Yesterday was an interesting day. Yes, the headline declines in the stock market made it interesting, and that news is certainly part of it. Still, that kind of volatility is normal. We haven’t seen it for a while, but if you look back, it’s no big deal. In fact, markets are ticking back up again.
Shortest Recession Ever?
What made it really interesting is the second piece of news that came out yesterday: the National Bureau of Economic Research (NBER), the body responsible for such things, announced that the COVID recession has ended. Now, this conclusion was not really a surprise. What was surprising? NBER gave the end date of April 2020, only two months after the NBER announced the recession’s start. Given those dates, this was the shortest recession (at two months) in U.S. history. It was also, however, one of the deepest, with a decline in economic activity of almost one-third (specifically, 31.4 percent). You might be forgiven for thinking that a drop that fast and hard would take longer to recover from than two months.
In that respect, the NBER would largely agree with you. But given the massive stimulus from the federal government and the subsequent snapback in the economy, which recovered a substantial portion of the decline in the next quarter, the NBER decided the following:
“In determining that a trough occurred in April 2020, the committee did not conclude that the economy has returned to operating at normal capacity. . . . The committee decided that any future downturn of the economy would be a new recession and not a continuation of the recession associated with the February 2020 peak. The basis for this decision was the length and strength of the recovery to date.”
And this, I think, points out just how different this recession and recovery have been from anything we have seen before. It also highlights the reason for that—which is that the recession and the recovery were due to policy action rather than to economic factors. It was the shutdowns that killed the economy and the stimulus that brought it back. It was a recession, but it was not an economic recession. The NBER recognizes the economic effects (i.e., we had a recession), but it also recognizes the causes were different.

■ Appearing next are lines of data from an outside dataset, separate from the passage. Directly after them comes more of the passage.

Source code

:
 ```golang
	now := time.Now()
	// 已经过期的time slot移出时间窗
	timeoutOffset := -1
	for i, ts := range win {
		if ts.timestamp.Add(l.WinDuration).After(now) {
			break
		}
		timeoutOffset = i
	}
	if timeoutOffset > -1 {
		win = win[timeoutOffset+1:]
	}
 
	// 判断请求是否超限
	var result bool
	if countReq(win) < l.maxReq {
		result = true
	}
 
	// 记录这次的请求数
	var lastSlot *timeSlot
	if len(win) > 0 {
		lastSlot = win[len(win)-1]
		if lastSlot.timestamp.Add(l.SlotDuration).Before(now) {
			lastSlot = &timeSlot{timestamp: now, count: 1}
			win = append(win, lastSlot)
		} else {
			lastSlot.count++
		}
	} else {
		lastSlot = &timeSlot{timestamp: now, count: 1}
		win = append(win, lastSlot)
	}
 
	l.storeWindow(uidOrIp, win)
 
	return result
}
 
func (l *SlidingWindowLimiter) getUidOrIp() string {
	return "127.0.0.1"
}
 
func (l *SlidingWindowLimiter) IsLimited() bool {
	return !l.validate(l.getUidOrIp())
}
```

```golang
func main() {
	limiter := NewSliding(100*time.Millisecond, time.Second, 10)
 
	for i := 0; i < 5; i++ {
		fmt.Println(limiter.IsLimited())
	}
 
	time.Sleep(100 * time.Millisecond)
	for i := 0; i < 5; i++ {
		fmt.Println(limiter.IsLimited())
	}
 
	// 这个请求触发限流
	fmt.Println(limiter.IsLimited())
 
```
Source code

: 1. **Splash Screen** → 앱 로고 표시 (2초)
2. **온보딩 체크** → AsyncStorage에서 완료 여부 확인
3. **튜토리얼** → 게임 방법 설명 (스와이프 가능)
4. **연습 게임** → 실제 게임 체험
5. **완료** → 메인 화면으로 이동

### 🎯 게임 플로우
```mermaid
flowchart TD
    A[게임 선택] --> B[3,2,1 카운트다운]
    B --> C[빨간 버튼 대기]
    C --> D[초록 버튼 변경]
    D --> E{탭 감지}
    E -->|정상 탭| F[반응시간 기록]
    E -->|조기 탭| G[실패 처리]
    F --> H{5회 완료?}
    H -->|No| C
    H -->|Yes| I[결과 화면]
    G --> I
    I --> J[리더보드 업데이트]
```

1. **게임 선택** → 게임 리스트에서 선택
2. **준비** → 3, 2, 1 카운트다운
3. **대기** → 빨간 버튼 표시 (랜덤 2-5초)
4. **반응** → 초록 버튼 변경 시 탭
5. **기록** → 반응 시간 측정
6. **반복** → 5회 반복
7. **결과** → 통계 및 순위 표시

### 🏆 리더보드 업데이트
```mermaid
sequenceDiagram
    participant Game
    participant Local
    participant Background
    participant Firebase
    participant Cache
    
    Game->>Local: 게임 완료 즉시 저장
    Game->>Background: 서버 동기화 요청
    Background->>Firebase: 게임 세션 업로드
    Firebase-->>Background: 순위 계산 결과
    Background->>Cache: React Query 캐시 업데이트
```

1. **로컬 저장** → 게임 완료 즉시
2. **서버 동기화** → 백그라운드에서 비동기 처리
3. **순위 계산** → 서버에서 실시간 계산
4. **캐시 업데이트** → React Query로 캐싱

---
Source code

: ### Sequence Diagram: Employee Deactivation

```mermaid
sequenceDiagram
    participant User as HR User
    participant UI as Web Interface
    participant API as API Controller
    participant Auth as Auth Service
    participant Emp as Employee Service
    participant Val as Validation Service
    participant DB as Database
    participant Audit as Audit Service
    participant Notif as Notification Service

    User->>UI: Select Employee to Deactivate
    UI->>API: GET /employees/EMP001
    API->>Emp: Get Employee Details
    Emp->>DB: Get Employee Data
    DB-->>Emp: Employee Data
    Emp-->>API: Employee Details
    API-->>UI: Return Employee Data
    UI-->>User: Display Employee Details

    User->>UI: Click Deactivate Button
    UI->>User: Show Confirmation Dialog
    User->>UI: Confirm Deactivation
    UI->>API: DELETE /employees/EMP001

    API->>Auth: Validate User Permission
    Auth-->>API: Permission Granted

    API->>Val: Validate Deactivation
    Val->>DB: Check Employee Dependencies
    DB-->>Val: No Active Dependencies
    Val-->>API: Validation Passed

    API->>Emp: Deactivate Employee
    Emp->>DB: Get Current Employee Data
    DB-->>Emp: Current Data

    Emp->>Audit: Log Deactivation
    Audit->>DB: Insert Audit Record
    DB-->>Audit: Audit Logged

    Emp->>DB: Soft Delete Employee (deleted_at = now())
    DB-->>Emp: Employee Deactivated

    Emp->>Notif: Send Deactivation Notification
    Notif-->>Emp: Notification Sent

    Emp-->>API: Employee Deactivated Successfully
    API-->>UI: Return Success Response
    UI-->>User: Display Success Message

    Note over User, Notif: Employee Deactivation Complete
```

What Does This Mean for Us Today?
In conjunction with yesterday’s drop in the market, this announcement points out that the economic risks today are still not really economic risks. The economy is doing well. Companies are hiring, people are working and spending, and we are steadily growing. Absent a revival of the shutdowns, we are poised for continued recovery. And therein lies the big caveat. With the Delta variant spreading, there are real medical risks coming back in play. The medical risks are real. But as we learned from the two-month recession, what really matters are the policy risks. Yesterday reflected a sudden recognition that there might be significant policy risks after all.
While these risks are what we need to watch, they remain low—not so much in terms of the case numbers, but in the policy response. We can live with the current infection levels, nationally. In vaccinated areas, they are lower and will not really require shutdowns. Even if they are higher in less vaccinated areas, which might benefit from shutdowns, those are unlikely to happen for political reasons. In any event, shutdowns will be much more limited and likely of shorter duration than earlier in the pandemic. The infections, this time, are unlikely to lead to economically damaging policy changes.
A Risk Decoupling
As such, from an economic perspective, the policy risks, which are what really matter, remain small, which could well explain much of today’s bounce. The economic news is good. While the medical risks are rising, their effect on the economy is not likely to be significant. The medical risks and the economic risks have decoupled. And that is an interesting conclusion.